(Collected data)
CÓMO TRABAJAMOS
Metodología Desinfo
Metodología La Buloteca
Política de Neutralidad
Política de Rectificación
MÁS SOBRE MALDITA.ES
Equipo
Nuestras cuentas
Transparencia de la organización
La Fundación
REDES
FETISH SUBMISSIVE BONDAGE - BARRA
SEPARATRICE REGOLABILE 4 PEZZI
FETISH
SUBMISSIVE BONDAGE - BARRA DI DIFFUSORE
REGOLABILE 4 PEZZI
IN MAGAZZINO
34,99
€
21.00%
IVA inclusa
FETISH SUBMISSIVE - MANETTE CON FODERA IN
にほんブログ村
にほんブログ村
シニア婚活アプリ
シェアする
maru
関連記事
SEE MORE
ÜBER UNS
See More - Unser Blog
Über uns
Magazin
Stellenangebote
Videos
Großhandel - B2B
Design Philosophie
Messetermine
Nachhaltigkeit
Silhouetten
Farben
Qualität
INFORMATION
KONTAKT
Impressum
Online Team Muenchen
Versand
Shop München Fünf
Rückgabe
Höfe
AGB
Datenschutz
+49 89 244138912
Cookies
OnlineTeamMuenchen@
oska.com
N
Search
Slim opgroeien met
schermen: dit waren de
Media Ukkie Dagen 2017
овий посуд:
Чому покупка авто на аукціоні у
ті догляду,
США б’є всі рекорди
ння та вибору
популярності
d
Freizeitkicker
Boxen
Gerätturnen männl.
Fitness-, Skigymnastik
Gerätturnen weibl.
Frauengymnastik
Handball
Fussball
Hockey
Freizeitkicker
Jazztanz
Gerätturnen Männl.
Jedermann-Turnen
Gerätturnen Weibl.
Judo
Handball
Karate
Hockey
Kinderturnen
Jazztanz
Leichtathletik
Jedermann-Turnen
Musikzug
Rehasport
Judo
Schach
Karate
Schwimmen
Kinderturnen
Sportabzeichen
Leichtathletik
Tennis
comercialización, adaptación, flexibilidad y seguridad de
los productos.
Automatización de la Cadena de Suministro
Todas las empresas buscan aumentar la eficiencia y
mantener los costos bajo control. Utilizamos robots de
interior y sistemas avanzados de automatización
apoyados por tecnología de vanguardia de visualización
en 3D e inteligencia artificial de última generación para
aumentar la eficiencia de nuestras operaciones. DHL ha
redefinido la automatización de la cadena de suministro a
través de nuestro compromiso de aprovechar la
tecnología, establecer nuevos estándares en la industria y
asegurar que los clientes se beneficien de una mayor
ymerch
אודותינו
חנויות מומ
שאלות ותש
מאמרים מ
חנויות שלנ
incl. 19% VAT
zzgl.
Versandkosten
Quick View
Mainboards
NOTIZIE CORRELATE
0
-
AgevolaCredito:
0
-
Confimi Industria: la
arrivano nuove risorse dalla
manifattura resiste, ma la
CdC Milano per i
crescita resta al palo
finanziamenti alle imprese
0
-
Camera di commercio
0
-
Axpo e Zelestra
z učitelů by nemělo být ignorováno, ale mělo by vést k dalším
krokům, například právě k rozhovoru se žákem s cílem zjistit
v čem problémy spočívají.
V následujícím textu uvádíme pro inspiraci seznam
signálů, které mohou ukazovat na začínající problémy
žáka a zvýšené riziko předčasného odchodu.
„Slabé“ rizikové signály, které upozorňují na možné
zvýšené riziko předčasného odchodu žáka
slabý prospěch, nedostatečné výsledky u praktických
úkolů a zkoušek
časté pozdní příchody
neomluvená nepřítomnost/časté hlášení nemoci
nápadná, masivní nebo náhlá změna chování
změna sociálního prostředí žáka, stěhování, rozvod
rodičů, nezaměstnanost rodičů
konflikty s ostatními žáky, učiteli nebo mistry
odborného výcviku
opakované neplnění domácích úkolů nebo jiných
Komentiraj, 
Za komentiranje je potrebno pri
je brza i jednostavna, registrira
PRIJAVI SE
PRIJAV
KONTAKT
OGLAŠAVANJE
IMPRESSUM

• Problem description:
Return every line of the entries above that the string "které" appears in.

• Answer section:
signálů, které mohou ukazovat na začínající problémy
„Slabé“ rizikové signály, které upozorňují na možné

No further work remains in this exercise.